# WORK INSTRUCTION
This exercise calls for the records to be returned exactly, with images removed.

# PROVIDED MATERIAL
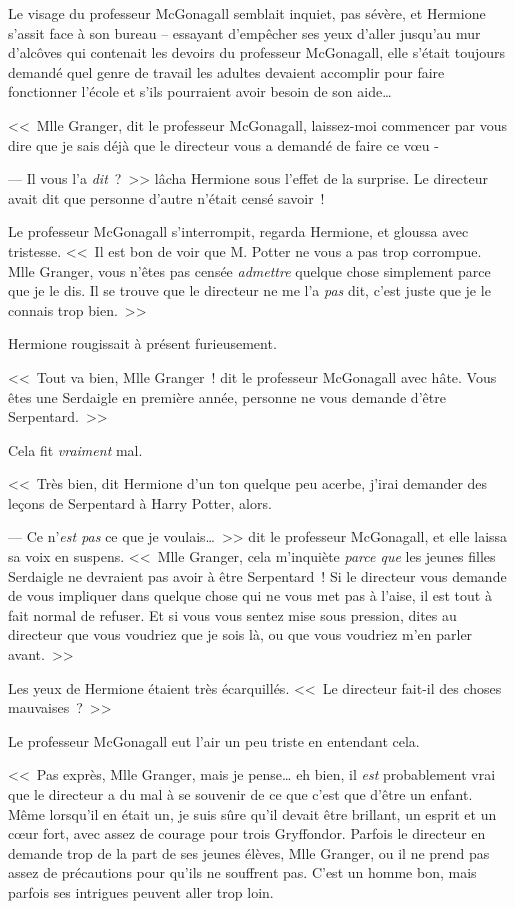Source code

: Le visage du professeur McGonagall semblait inquiet, pas sévère, et Hermione s'assit face à son bureau -- essayant d'empêcher ses yeux d'aller jusqu'au mur d'alcôves qui contenait les devoirs du professeur McGonagall, elle s'était toujours demandé quel genre de travail les adultes devaient accomplir pour faire fonctionner l'école et s'ils pourraient avoir besoin de son aide…

<<~Mlle Granger, dit le professeur McGonagall, laissez-moi commencer par vous dire que je sais déjà que le directeur vous a demandé de faire ce vœu -

--- Il vous l'a \emph{dit}~?~>> lâcha Hermione sous l'effet de la surprise. Le directeur avait dit que personne d'autre n'était censé savoir~!

Le professeur McGonagall s'interrompit, regarda Hermione, et gloussa avec tristesse. <<~Il est bon de voir que M. Potter ne vous a pas trop corrompue. Mlle Granger, vous n'êtes pas censée \emph{admettre} quelque chose simplement parce que je le dis. Il se trouve que le directeur ne me l'a \emph{pas} dit, c'est juste que je le connais trop bien.~>>

Hermione rougissait à présent furieusement.

<<~Tout va bien, Mlle Granger~! dit le professeur McGonagall avec hâte. Vous êtes une Serdaigle en première année, personne ne vous demande d'être Serpentard.~>>

Cela fit \emph{vraiment} mal.

<<~Très bien, dit Hermione d'un ton quelque peu acerbe, j'irai demander des leçons de Serpentard à Harry Potter, alors.

--- Ce n'\emph{est pas} ce que je voulais…~>> dit le professeur McGonagall, et elle laissa sa voix en suspens. <<~Mlle Granger, cela m'inquiète \emph{parce que} les jeunes filles Serdaigle ne devraient pas avoir à être Serpentard~! Si le directeur vous demande de vous impliquer dans quelque chose qui ne vous met pas à l'aise, il est tout à fait normal de refuser. Et si vous vous sentez mise sous pression, dites au directeur que vous voudriez que je sois là, ou que vous voudriez m'en parler avant.~>>

Les yeux de Hermione étaient très écarquillés. <<~Le directeur fait-il des choses mauvaises~?~>>

Le professeur McGonagall eut l'air un peu triste en entendant cela.

<<~Pas exprès, Mlle Granger, mais je pense… eh bien, il \emph{est} probablement vrai que le directeur a du mal à se souvenir de ce que c'est que d'être un enfant. Même lorsqu'il en était un, je suis sûre qu'il devait être brillant, un esprit et un cœur fort, avec assez de courage pour trois Gryffondor. Parfois le directeur en demande trop de la part de ses jeunes élèves, Mlle Granger, ou il ne prend pas assez de précautions pour qu'ils ne souffrent pas. C'est un homme bon, mais parfois ses intrigues peuvent aller trop loin.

# FINISHED TASK
Source code

: Le visage du professeur McGonagall semblait inquiet, pas sévère, et Hermione s'assit face à son bureau -- essayant d'empêcher ses yeux d'aller jusqu'au mur d'alcôves qui contenait les devoirs du professeur McGonagall, elle s'était toujours demandé quel genre de travail les adultes devaient accomplir pour faire fonctionner l'école et s'ils pourraient avoir besoin de son aide…

<<~Mlle Granger, dit le professeur McGonagall, laissez-moi commencer par vous dire que je sais déjà que le directeur vous a demandé de faire ce vœu -

--- Il vous l'a \emph{dit}~?~>> lâcha Hermione sous l'effet de la surprise. Le directeur avait dit que personne d'autre n'était censé savoir~!

Le professeur McGonagall s'interrompit, regarda Hermione, et gloussa avec tristesse. <<~Il est bon de voir que M. Potter ne vous a pas trop corrompue. Mlle Granger, vous n'êtes pas censée \emph{admettre} quelque chose simplement parce que je le dis. Il se trouve que le directeur ne me l'a \emph{pas} dit, c'est juste que je le connais trop bien.~>>

Hermione rougissait à présent furieusement.

<<~Tout va bien, Mlle Granger~! dit le professeur McGonagall avec hâte. Vous êtes une Serdaigle en première année, personne ne vous demande d'être Serpentard.~>>

Cela fit \emph{vraiment} mal.

<<~Très bien, dit Hermione d'un ton quelque peu acerbe, j'irai demander des leçons de Serpentard à Harry Potter, alors.

--- Ce n'\emph{est pas} ce que je voulais…~>> dit le professeur McGonagall, et elle laissa sa voix en suspens. <<~Mlle Granger, cela m'inquiète \emph{parce que} les jeunes filles Serdaigle ne devraient pas avoir à être Serpentard~! Si le directeur vous demande de vous impliquer dans quelque chose qui ne vous met pas à l'aise, il est tout à fait normal de refuser. Et si vous vous sentez mise sous pression, dites au directeur que vous voudriez que je sois là, ou que vous voudriez m'en parler avant.~>>

Les yeux de Hermione étaient très écarquillés. <<~Le directeur fait-il des choses mauvaises~?~>>

Le professeur McGonagall eut l'air un peu triste en entendant cela.

<<~Pas exprès, Mlle Granger, mais je pense… eh bien, il \emph{est} probablement vrai que le directeur a du mal à se souvenir de ce que c'est que d'être un enfant. Même lorsqu'il en était un, je suis sûre qu'il devait être brillant, un esprit et un cœur fort, avec assez de courage pour trois Gryffondor. Parfois le directeur en demande trop de la part de ses jeunes élèves, Mlle Granger, ou il ne prend pas assez de précautions pour qu'ils ne souffrent pas. C'est un homme bon, mais parfois ses intrigues peuvent aller trop loin.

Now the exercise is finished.